Avrupa’da 17. yüzyıldan itibaren bu gelişmeler yaşanırken. Maalesef biz her geçen gün bilimden uzaklaştık. Avrupa’nın gerisinde kaldık. Onları takip etmeye çalıştık.
Yukarıda vermiş olduğum örneklerden de anlaşılacağı üzere dinimiz eğiteme önem vermiş ve hep teşvik etmiştir. Peki o zaman biz neden dinimizin emrine uymuyoruz?

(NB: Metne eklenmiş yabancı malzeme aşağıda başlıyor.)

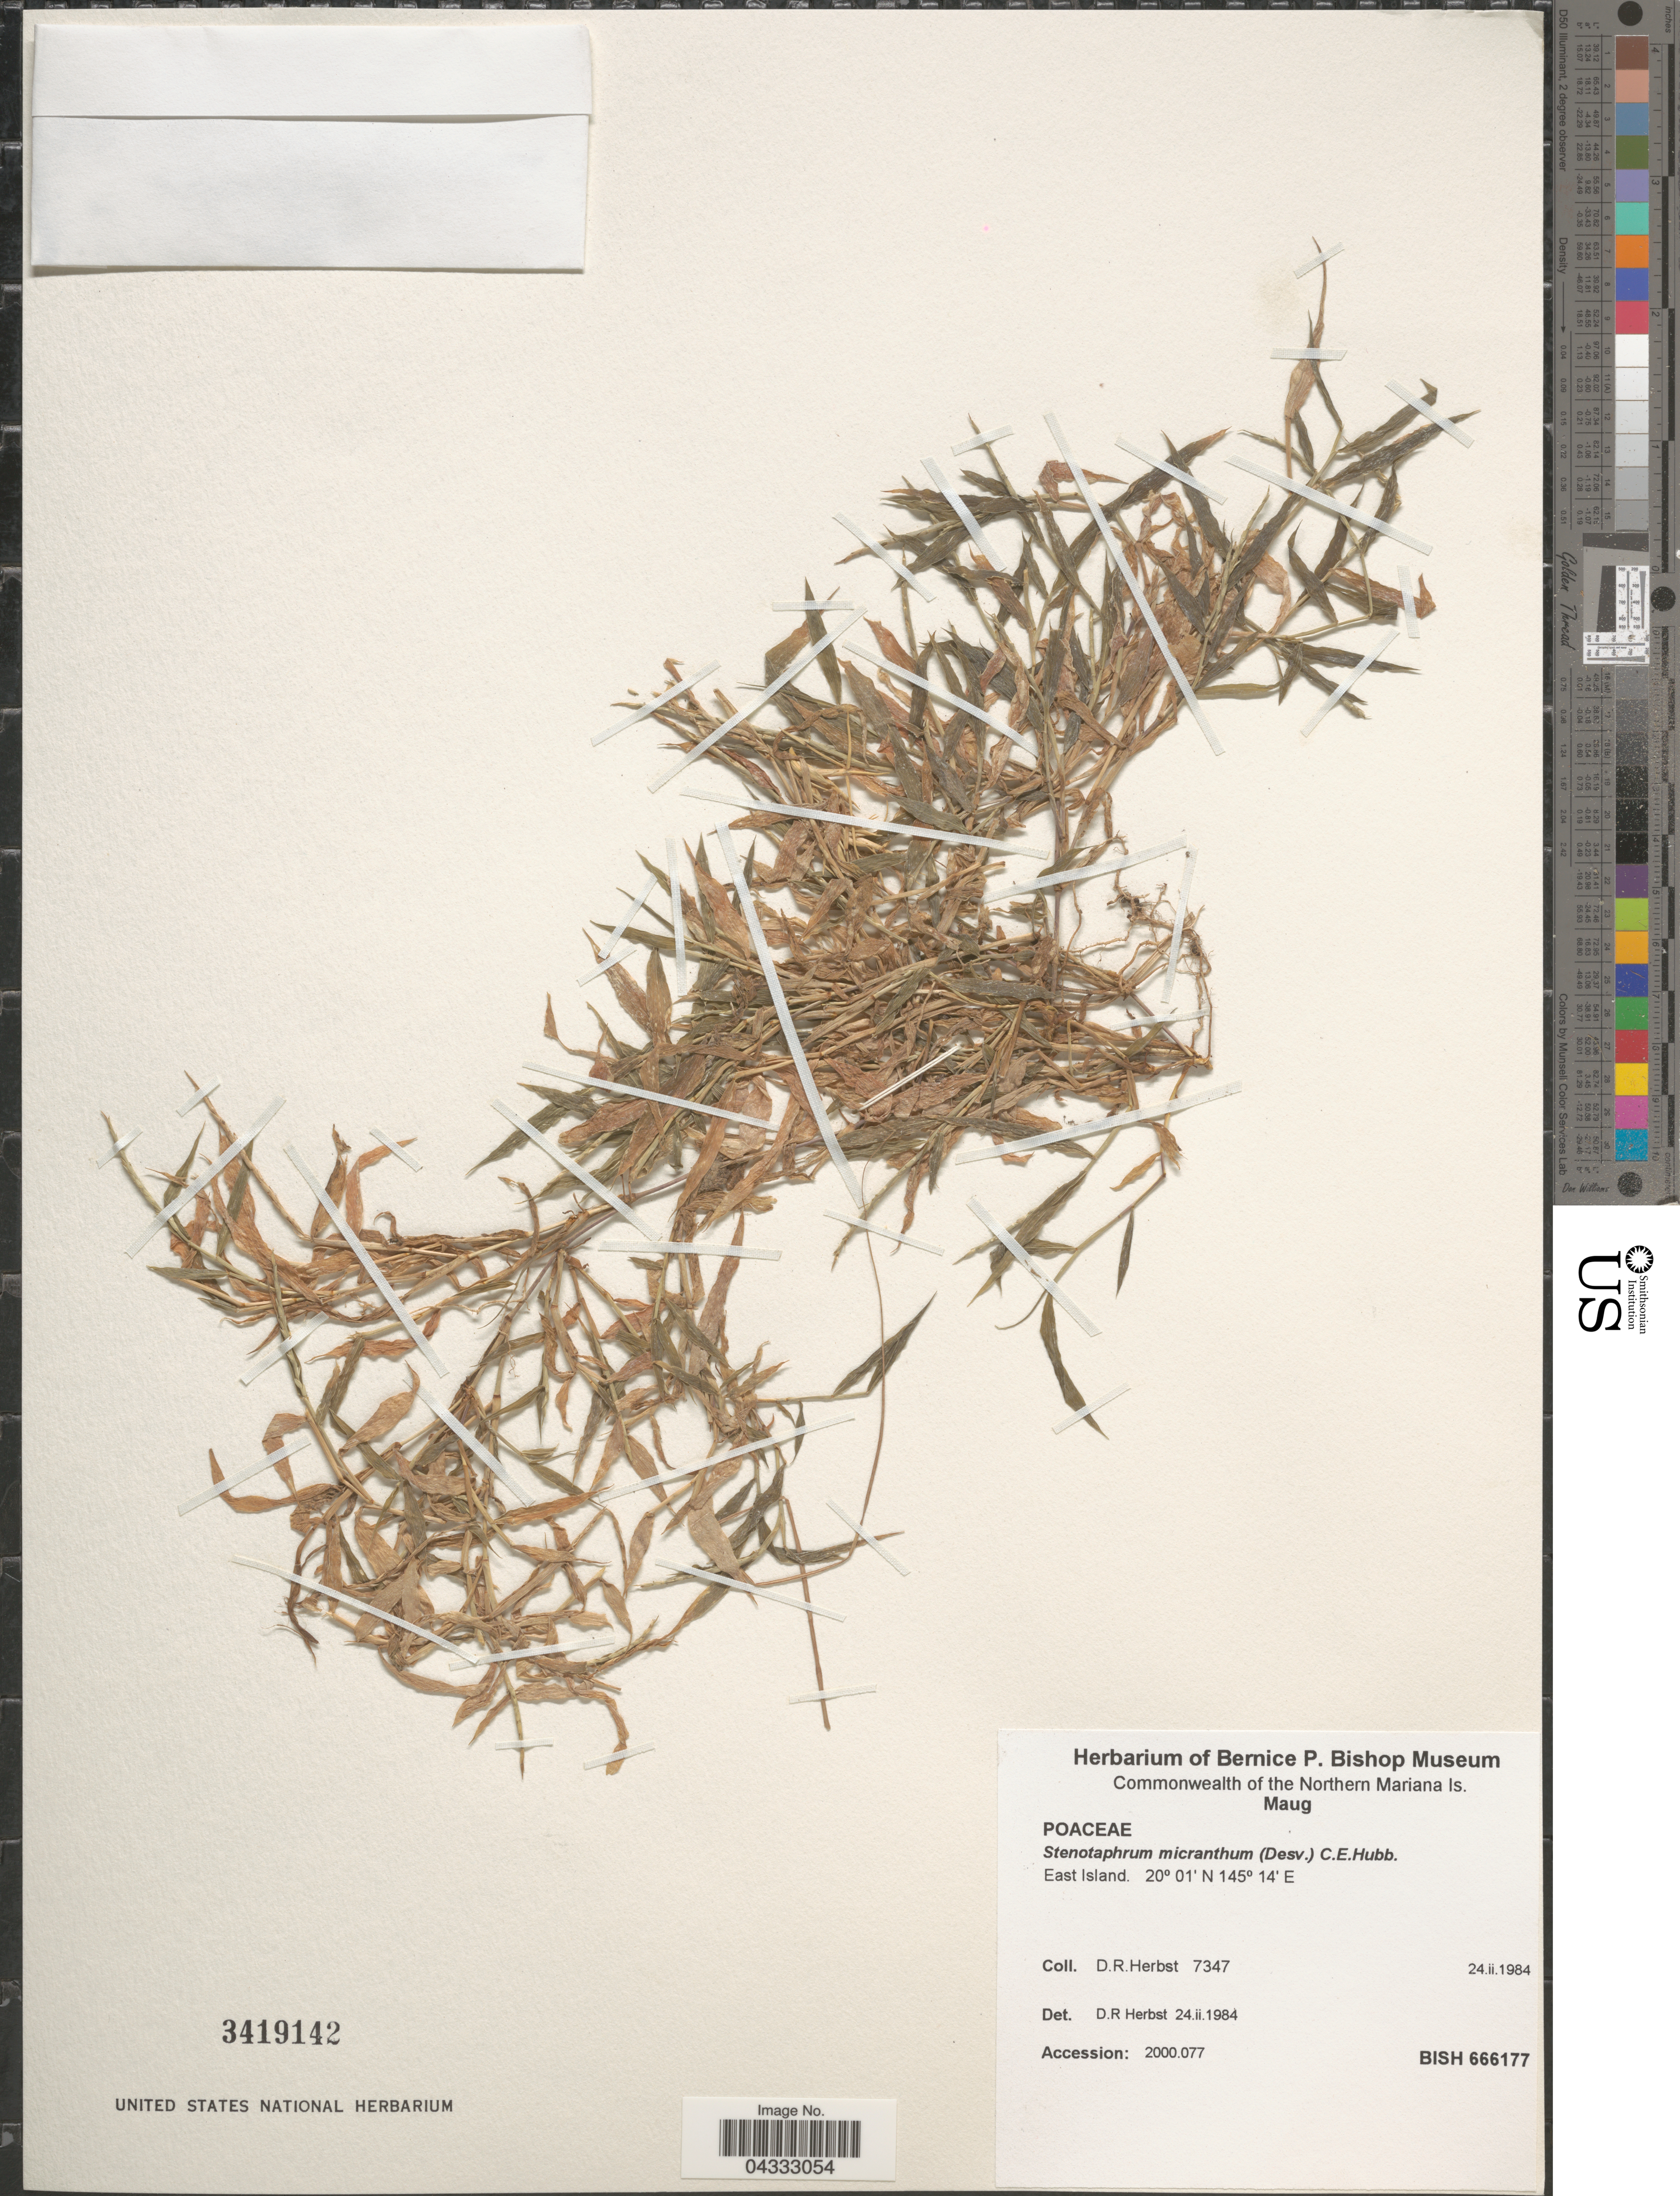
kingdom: Plantae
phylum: Tracheophyta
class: Liliopsida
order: Poales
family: Poaceae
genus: Stenotaphrum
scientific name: Stenotaphrum micranthum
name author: (Desv.) C.E. Hubb.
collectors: D. R. Herbst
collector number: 7347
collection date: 1984-02-24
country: Northern Mariana Islands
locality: Maug. East Island.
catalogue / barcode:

Neden her şeyi yabancıların icat etmesini bekliyoruz?
Çok şükür elektrikli bir yerli arabamız ve son yıllarda markalaşmaya başlamış bir savunma sistemimiz var. Ama bunlar yetmez. Her alanda markalaşmış ürünlerimizin olması lazım. Bunun içinde eğitim şart. Bunlarla ancak her alanda kendi ürünlerimizi üreterek baş edebiliriz. Bunun için de okumamız şart. İyi eğitim almış, bilimsel gelişmeler yapacak insan gücüne ihtiyacımız var.
Boykotun en iyisi yerli ve milli ürünler üreterek olur. Ne kadar ekonomik gücümüz olursa, o kadar da siyasi gücümüz olur. O zaman da bunların zulmüne dur diyebiliriz.
Unutmayınız İsrail ürünlerini boykot ederek bu zulme dur demiş oluyoruz.
Sağlıcakla kalın. Boykota devam edin.